Many of the most extraordinary entrepreneurs of all time were perfectionists. They are literally those people that with their innovative products and solutions, change our lives for the better. There are many well-known examples, where because of perfectionism, product releases have been canceled as they didn’t reach the desired level of sophistication, thus leading to more costs for the company.
Perfectionism causes entrepreneurs to look at their products and services under a microscope, ignoring the big picture and instead choosing to focus on minor details. Even when a product or service is excellent, if the standards are so high, still the chances are that you’ll always find something that could be perfected.
Running your business with trying to make everything perfect can undermine the work that your employees do and can cause serious lack of coherence within a team. The whole team morale can be negatively affected if the team is not able to satisfy and get satisfaction with their work. Unrealistic standards that were not able to be reached have caused many disruptions of good teams in the past.
Not being able to recognize the limits of being practical vs. perfect, will more than likely result in product and service releases being delayed and time and resources being wasted on components that aren’t going to yield any additional returns.
But how do we combat this inner need for perfectionism? First and foremost we should identify that most of the times, perfectionism is caused by the fear of failure. This fear will inevitably cause you to focus on the small things that even successful product or service launches won’t be enjoyable because there will always be something that needs improvement. Therefore, there are three simple but helpful steps that can assist a perfectionist in being more practical and efficient.
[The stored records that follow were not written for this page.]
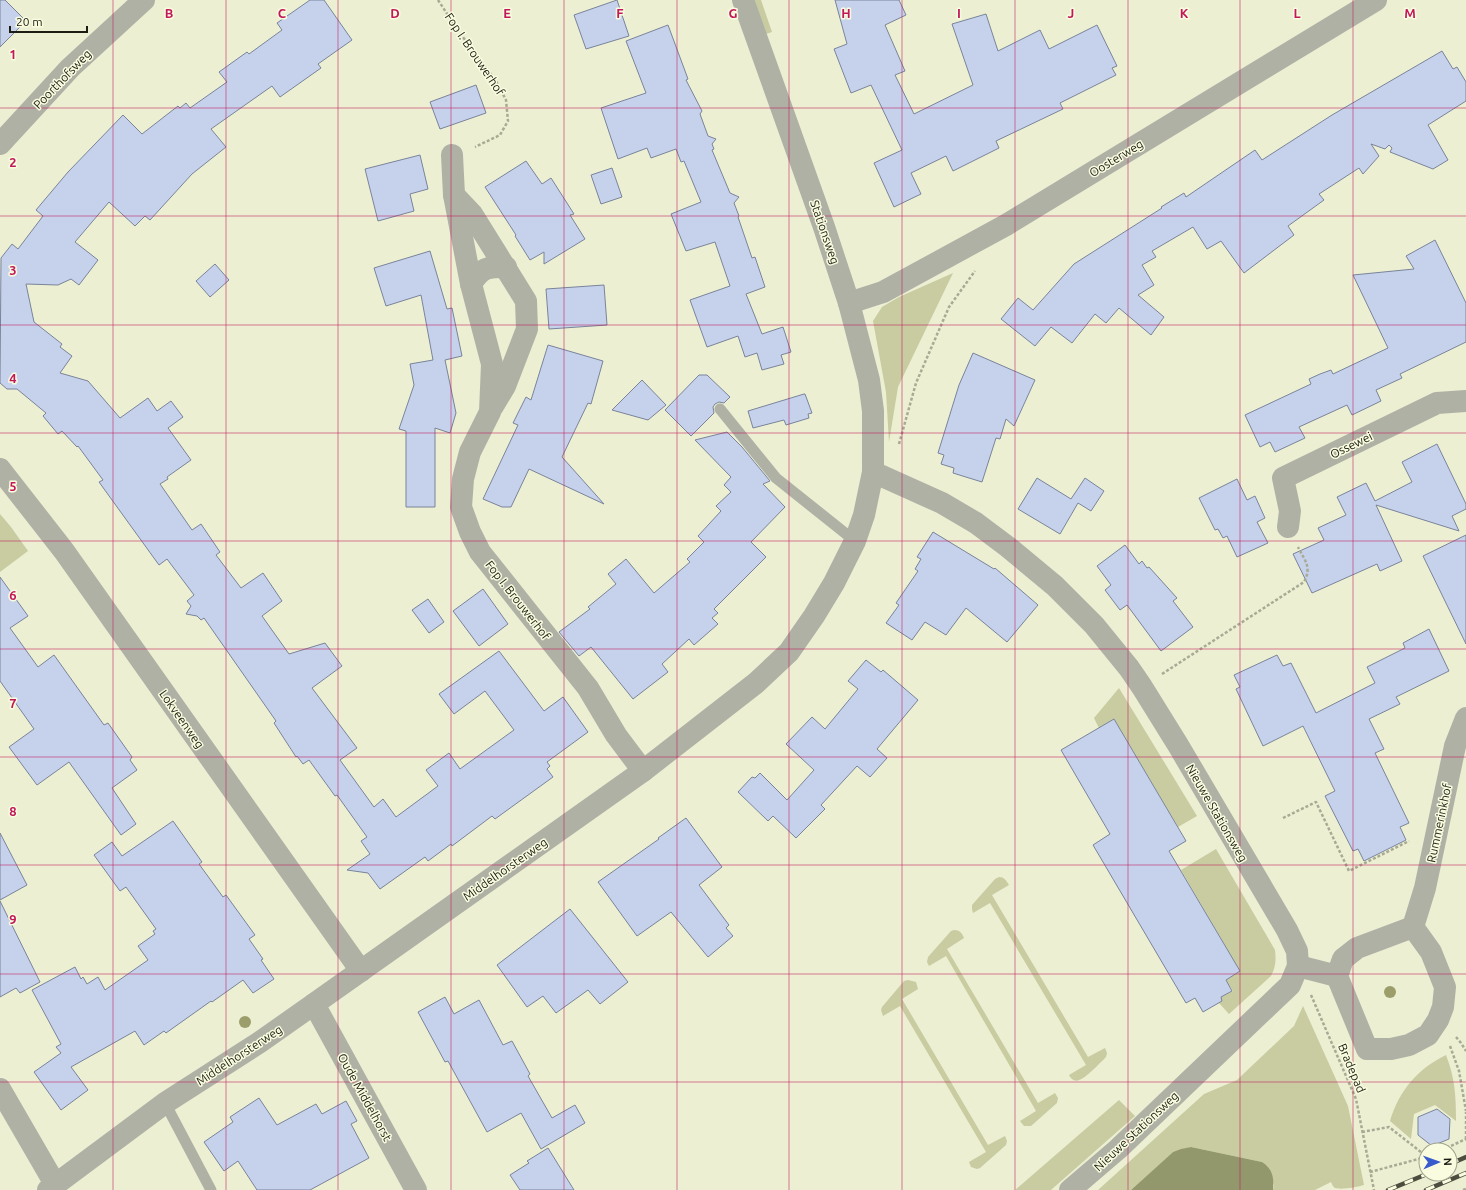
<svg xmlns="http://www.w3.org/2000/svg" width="1466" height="1190" viewBox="0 0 1466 1190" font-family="Ubuntu,sans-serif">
	<rect width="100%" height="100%" fill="#ecefd2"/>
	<g fill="#c8cca0">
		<polygon points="754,0 761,0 772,32 766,34"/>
		<polygon points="953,273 898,387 889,442 886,392 873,321 882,307 899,297"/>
		<polygon points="0,514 11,527 28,551 0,572"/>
		<polygon points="1119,688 1197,816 1178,827 1114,719 1099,728 1094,718"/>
		<path d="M1216,849L1275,950C1276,960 1276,967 1271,976L1229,1014L1219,1003L1222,1001L1221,997L1233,991L1226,980L1240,971L1181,870Z"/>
		<path d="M999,877C1004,877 1006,880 1009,885L992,895L1088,1057L1105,1048L1107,1053L1106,1057C1100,1063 1086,1078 1079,1080C1075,1082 1071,1079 1069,1075L1086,1065L990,903L973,913L972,909V905L995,879Z"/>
		<path d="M954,930C960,930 962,933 964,938L947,949L1038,1103L1055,1093L1058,1098L1057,1103L1031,1126H1024L1020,1121L1036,1111L946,956L929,966L927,962L928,957L951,931Z"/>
		<polygon points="908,980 916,982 918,989 902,999 988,1145 1005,1136 1007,1141 1006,1145 980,1168 977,1169 971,1167 969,1162 986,1152 900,1006 883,1016 881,1010 882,1007 904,981"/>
		<path d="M1303,1006L1348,1106L1364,1185C1358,1187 1341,1190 1335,1188C1333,1187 1332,1184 1331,1182L1315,1190H1273L1274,1185L1262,1162L1191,1147L1173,1152L1131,1190H1098L1204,1094L1237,1080L1294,1026Z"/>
		<path d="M1446,1055C1455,1078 1456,1096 1456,1121L1435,1105L1414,1114L1411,1139L1390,1121C1399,1091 1417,1069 1446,1055Z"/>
		<polygon points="1119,1100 1135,1116 1051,1190 1015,1190"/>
	</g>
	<path fill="#93976c" d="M1191,1147L1262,1162C1273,1169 1274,1178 1273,1190H1131L1173,1152L1181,1149Z"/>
	<g fill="#c6d2eb" stroke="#79849b">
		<polygon points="0,0 5,0 26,21 0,47"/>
		<polygon points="310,0 324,0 352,40 318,64 321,68 280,97 272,86 211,129 226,147 192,174 150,220 145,216 135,226 109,202 75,242 98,260 79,285 71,279 58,285 26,284 34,322 62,344 60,347 72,356 60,373 88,381 120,418 148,398 157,411 171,401 183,417 168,428 191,460 167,477 168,479 160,484 192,530 201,524 220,552 216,555 241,588 263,573 282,601 262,616 289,654 325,643 342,666 312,688 357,748 340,760 374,807 383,799 396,817 438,786 426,770 449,753 460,769 514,730 485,691 454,714 439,694 499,651 544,711 563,697 588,732 547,762 550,766 547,769 553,777 495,819 492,816 452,846 451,844 428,861 425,857 380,889 368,873 347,870 370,854 361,841 367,837 337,795 335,796 309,760 303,764 297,756 296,757 274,723 276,721 204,618 201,620 197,616 186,614 191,606 187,601 194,595 167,559 159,565 99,482 103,480 78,446 77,447 62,431 58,434 43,416 46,413 17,389 7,389 0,383 1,258 12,244 18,249 43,216 36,210 68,172 123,115 142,134 178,106 180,108 186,103 190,108 227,82 219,72 247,52 249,54 282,30 277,23"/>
		<polygon points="617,0 629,36 586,49 574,15"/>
		<polygon points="835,0 899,0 906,15 885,25 905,71 895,75 914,114 973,85 952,24 986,14 998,51 1040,30 1049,49 1097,25 1117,66 1112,68 1116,75 1060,103 1063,109 996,141 999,148 953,171 946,156 911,173 921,194 894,207 874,163 902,150 871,85 851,93 834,49 847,44"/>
		<polygon points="668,25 688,79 686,80 702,111 700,114 708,136 716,139 712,144 714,149 712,150 730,193 739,197 734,203 739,216 738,217 752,258 755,257 765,287 746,294 762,334 783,327 791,352 781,355 784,364 762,370 757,353 745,357 738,336 707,347 690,300 730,286 715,242 686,251 671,214 701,202 684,161 681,162 676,149 651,158 647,148 618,159 601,108 646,93 626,41"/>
		<polygon points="1442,51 1453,69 1457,67 1466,82 1466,101 1428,125 1448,160 1433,169 1390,152 1392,148 1389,145 1385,149 1371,144 1379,156 1363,174 1359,168 1319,194 1324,200 1288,226 1294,235 1244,273 1221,241 1207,249 1193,227 1152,251 1156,257 1142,265 1154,285 1138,295 1164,317 1151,335 1119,308 1106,323 1095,314 1072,343 1051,327 1035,346 1001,319 1018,298 1033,310 1074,264 1162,208 1161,207 1184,193 1186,197 1255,150 1262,160 1332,115"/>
		<polygon points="476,85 486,113 440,129 430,102"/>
		<polygon points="420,155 428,189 410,194 414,211 378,221 365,169"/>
		<polygon points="526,161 542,184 551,178 574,214 570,215 585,239 544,264 544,252 530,260 515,236 516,235 485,187"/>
		<polygon points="612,168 622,197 601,204 591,175"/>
		<polygon points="1435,240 1466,303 1466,342 1400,374 1402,378 1376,390 1381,401 1352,415 1347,405 1299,427 1305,438 1275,452 1270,442 1260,447 1245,415 1311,384 1309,379 1320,374 1331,370 1333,374 1388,348 1353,275 1414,269 1406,256"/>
		<polygon points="430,251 447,309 452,308 462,356 445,360 456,413 450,433 435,428 435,507 406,507 406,431 399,429 414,385 410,364 433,360 421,295 386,306 374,268"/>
		<polygon points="215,264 229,280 210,297 196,281"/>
		<polygon points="604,285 607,325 549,329 546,289"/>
		<polygon points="548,345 603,361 591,404 588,403 562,457 604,504 529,469 511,507 502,507 483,499 518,425 513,423 526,397 531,400"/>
		<polygon points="973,353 1035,380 1014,426 1006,419 1000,439 996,438 982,482 953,473 954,468 941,464 944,455 938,453 959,385"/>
		<polygon points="699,375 707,375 730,397 724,403 719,402 715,404 713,407 714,413 691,436 665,410"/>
		<polygon points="642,380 666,405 648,420 612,410"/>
		<polygon points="804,394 805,394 812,413 808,414 809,418 786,425 784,420 753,428 748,411"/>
		<polygon points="727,432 742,447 770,481 763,484 785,507 751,542 766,557 714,609 718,613 712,618 718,624 694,645 689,639 662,664 668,672 633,699 591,647 579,656 559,632 590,609 588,607 616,584 608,574 626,559 654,593 690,562 687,559 704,542 698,536 721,511 716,506 731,492 724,485 731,477 695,440"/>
		<polygon points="1437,444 1466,504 1466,509 1452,516 1459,531 1376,505 1402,561 1380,571 1377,564 1312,593 1293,554 1324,540 1318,528 1346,515 1337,497 1366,483 1375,501 1412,482 1402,462"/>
		<polygon points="1037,478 1071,499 1085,478 1104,491 1091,511 1078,503 1060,534 1018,509"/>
		<polygon points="1237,479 1247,500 1255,496 1265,518 1257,522 1268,543 1237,557 1227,536 1223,538 1218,529 1215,530 1199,498"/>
		<polygon points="933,532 994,569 995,568 1038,605 1007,642 966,608 946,635 925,622 912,640 886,623 899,605 896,603 918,571 915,569 921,559 917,557"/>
		<polygon points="1466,535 1466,644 1423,556"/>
		<polygon points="1125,545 1139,564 1142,561 1147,568 1149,567 1177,598 1173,601 1193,627 1161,651 1127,605 1120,610 1105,590 1111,585 1097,566"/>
		<polygon points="0,577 28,616 10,628 38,667 54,655 104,725 108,723 132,757 130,760 137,770 112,788 136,824 121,835 69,762 37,785 9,747 34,729 0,681"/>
		<polygon points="483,589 508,624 479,646 453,611"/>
		<polygon points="428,599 444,622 429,633 412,610"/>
		<polygon points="1429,629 1449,671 1396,697 1400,704 1369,719 1384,749 1375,753 1409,823 1400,827 1406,840 1364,861 1358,849 1353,851 1325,796 1335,791 1303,726 1263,746 1236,689 1240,687 1234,675 1277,655 1283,666 1291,663 1316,713 1375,683 1367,667 1405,648 1403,643"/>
		<polygon points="866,660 881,672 883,670 918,700 877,749 887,758 870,777 857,766 821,805 825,809 796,838 773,816 768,821 738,792 752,777 755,778 760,773 787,800 814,770 786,744 812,717 825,729 858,689 848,681"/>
		<polygon points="1114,719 1186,841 1169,851 1240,971 1226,980 1232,991 1221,997 1222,1001 1203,1012 1195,998 1186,1003 1093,845 1110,834 1061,750"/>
		<polygon points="686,818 722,867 699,885 729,925 726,928 733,936 708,957 671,912 637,936 598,882 659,839 658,838"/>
		<polygon points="173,821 202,862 199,864 223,897 226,895 255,935 249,939 263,959 261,960 274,979 253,993 243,980 212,1002 211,1001 166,1033 164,1031 144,1045 135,1031 71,1067 88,1090 61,1110 34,1072 61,1053 56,1047 61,1044 32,990 75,967 81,979 83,977 87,984 98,977 105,990 148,960 138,946 155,934 153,931 156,929 126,887 120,891 94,855 112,842 122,856"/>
		<polygon points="0,833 27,885 0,900"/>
		<polygon points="0,901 40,982 20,993 16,988 0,997"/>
		<polygon points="570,909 628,982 600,1004 588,990 556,1013 543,996 527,1007 497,965"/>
		<polygon points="445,997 454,1014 479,1000 503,1045 512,1041 530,1074 528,1076 552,1118 575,1105 585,1123 541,1149 521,1113 487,1132 448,1061 445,1062 418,1012"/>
		<polygon points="259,1098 277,1125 316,1104 322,1114 346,1101 357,1121 351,1124 369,1158 310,1190 257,1190 238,1161 224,1171 204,1142 233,1122 230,1117"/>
		<polygon points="1437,1109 1450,1119 1449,1139 1432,1146 1418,1135 1418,1117"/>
		<polygon points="548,1148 574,1190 520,1190 510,1175 529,1163 527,1161"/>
	</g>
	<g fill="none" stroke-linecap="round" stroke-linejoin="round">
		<g stroke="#a8ab94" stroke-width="2.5" stroke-dasharray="3 2" stroke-linecap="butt">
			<polyline points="438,0 459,32 496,81 506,100 508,121 500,135 475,147"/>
			<polyline points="899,444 916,383 949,307 975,271"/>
			<path d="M1162,674L1304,582C1312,567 1305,561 1298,547"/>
			<polyline points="1283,818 1316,802 1349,871 1409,841"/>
			<polyline points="1311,995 1356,1099 1374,1190"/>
			<polyline points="1456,1037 1461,1043 1466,1051"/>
			<polyline points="1450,1046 1459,1071 1466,1111"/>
			<polyline points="1362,1132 1389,1127 1426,1156"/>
			<polyline points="1466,1139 1466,1112"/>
			<polyline points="1442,1150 1466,1139"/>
			<polyline points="1370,1172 1426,1157"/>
			<polyline points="1463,1190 1466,1189"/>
		</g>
		<g stroke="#b0b1a5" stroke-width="11">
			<polyline points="720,409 776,478 855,541"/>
			<polyline points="165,1103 211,1190"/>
		</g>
		<g stroke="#b0b1a5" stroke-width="22">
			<polyline points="0,144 70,68 144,0"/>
			<polyline points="452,155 454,195 471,284 492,364 490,412 470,452 463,479 461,507 470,532 480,552 588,688 616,735 643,771"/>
			<polyline points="454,195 472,214 526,301 527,329 505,386 493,406"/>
			<path d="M471,284C482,267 487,267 506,267"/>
			<polyline points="849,303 883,292 1006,225 1376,0"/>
			<polyline points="0,469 64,551 361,971"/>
			<polyline points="873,472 942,503 976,523 1008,547 1055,586 1094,625 1129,668 1142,687 1178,745 1287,930 1297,951 1298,966 1290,985 1118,1149 1070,1190"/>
			<polyline points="1288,527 1290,511 1283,478 1437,403 1466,401"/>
			<polygon points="1413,927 1431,952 1445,987 1443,1007 1438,1020 1428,1035 1409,1045 1391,1049 1367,1049 1337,976 1343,959 1357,948"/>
			<polyline points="1413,927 1425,888 1455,746 1466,718"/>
			<polyline points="1298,966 1337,976"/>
			<polyline points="0,1089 55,1184"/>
			<polyline points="48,1190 165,1103 260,1042 314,1004"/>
		</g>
		<polyline stroke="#b0b1a5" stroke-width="22" points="416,1190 314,1004 643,771 756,683 789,652 814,616 834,583 855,541 864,515 873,472 873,411 869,380 849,303 824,227 743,0"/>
		<defs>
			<g id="rail">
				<polyline points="1450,1164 1466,1157"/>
				<polyline points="1388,1190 1427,1174"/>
				<polyline points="1426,1190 1466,1173"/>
			</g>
		</defs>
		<use href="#rail" stroke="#4c4d3e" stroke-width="4.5"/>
		<use href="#rail" stroke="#f9fcdf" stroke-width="3" stroke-dasharray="9" stroke-linecap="butt"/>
	</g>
	<g fill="#9b9e6b">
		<circle cx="1390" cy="992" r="6"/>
		<circle cx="245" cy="1022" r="6"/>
	</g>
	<path fill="none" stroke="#c2185b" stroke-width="1" stroke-opacity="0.55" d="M113,0V1190M226,0V1190M338,0V1190M451,0V1190M564,0V1190M677,0V1190M789,0V1190M902,0V1190M1015,0V1190M1128,0V1190M1240,0V1190M1353,0V1190M0,108H1466M0,216H1466M0,325H1466M0,433H1466M0,541H1466M0,649H1466M0,757H1466M0,865H1466M0,974H1466M0,1082H1466"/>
	<g text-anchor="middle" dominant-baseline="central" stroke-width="3" stroke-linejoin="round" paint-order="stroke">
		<g font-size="12" fill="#1c1d12" stroke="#f9fcdf">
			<text transform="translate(475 54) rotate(56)">Fop I. Brouwerhof</text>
			<text transform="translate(62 79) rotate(-46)">Poorthofsweg</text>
			<text transform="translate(1116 158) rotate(-31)">Oosterweg</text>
			<text transform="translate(825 232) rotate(71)">Stationsweg</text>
			<text transform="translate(1351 445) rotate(-26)">Ossewei</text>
			<text transform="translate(518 600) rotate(52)">Fop I. Brouwerhof</text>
			<text transform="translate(182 719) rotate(55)">Lokveenweg</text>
			<text transform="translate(1217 813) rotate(60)">Nieuwe Stationsweg</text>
			<text transform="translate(1439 823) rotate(-78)">Rummerinkhof</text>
			<text transform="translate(505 869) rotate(-35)">Middelhorsterweg</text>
			<text transform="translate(239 1055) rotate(-33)">Middelhorsterweg</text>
			<text transform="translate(1352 1068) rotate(67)">Bradepad</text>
			<text transform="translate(365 1097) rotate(61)">Oude Middelhorst</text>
			<text transform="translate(1136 1131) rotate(-43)">Nieuwe Stationsweg</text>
		</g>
	</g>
	<g font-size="13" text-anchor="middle" font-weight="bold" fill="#c2185b" stroke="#f9fcdf" stroke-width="3" stroke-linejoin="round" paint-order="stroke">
		<text x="169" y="18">B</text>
		<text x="282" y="18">C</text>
		<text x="395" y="18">D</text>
		<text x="507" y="18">E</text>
		<text x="620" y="18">F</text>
		<text x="733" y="18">G</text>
		<text x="846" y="18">H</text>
		<text x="959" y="18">I</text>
		<text x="1071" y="18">J</text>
		<text x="1184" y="18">K</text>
		<text x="1297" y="18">L</text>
		<text x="1410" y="18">M</text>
		<text x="13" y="59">1</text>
		<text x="13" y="167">2</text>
		<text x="13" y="275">3</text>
		<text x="13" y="383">4</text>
		<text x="13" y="491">5</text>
		<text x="13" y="600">6</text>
		<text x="13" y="708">7</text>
		<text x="13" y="816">8</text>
		<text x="13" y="924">9</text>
	</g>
	<g transform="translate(1438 1162) rotate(88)"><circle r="19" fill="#f9fcdf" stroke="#a1a38d"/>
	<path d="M0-3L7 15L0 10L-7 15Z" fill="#385ccd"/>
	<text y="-6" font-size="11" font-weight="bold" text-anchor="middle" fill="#1c1d12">N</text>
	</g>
	<path d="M10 26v6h77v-6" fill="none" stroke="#1c1d12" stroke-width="2"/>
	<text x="16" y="26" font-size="12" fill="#1c1d12" stroke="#f9fcdf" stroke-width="3" paint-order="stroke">20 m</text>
</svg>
The first step is called “responsibility of planning”. Being a responsible planner primarily has to do with a thorough assessment of the value that every action adds to a new project and prioritizing the objectives to be accomplished. After examining the pros and cons, essential time should not be wasted on overanalyzing all aspects involved. Build well in advance a smart control process that will identify which parameters may need adjustments and then move straight to execute your strategy.
The second step is to find a balance between common sense and your creative vision. It is a new set of mentality for most perfectionists, and it takes some time to be developed. Making extensive use of your logic while at the same time trying on being creative, can help you gain a calm insight into essential details of the product or service you develop each time.
The third step is called “quick adaptability”. Knowing when and how to adapt is an art. Seeing opportunity where others see failure will help you shape an efficient and effective entrepreneurial environment and make the best use of all of your resources. In some cases, adaptability could be thought as a good alternative to perfectionism. An adaptable person or organization will use the need to feel in control of uncertainty by eliminating all unnecessary processes and optimize those that lead to the desired outcome. This is not the case with the mentality of perfectionism, which to deal with uncertainty it may lose valuable time particularly due to procrastination.
Being a total perfectionist does not add value either to life or in business. Nothing in life will ever be perfect. By all means, strive for the best and always try to be the best version of yourself, but moderately compromising and taking knowledgeable risks is the best course of action for any entrepreneur.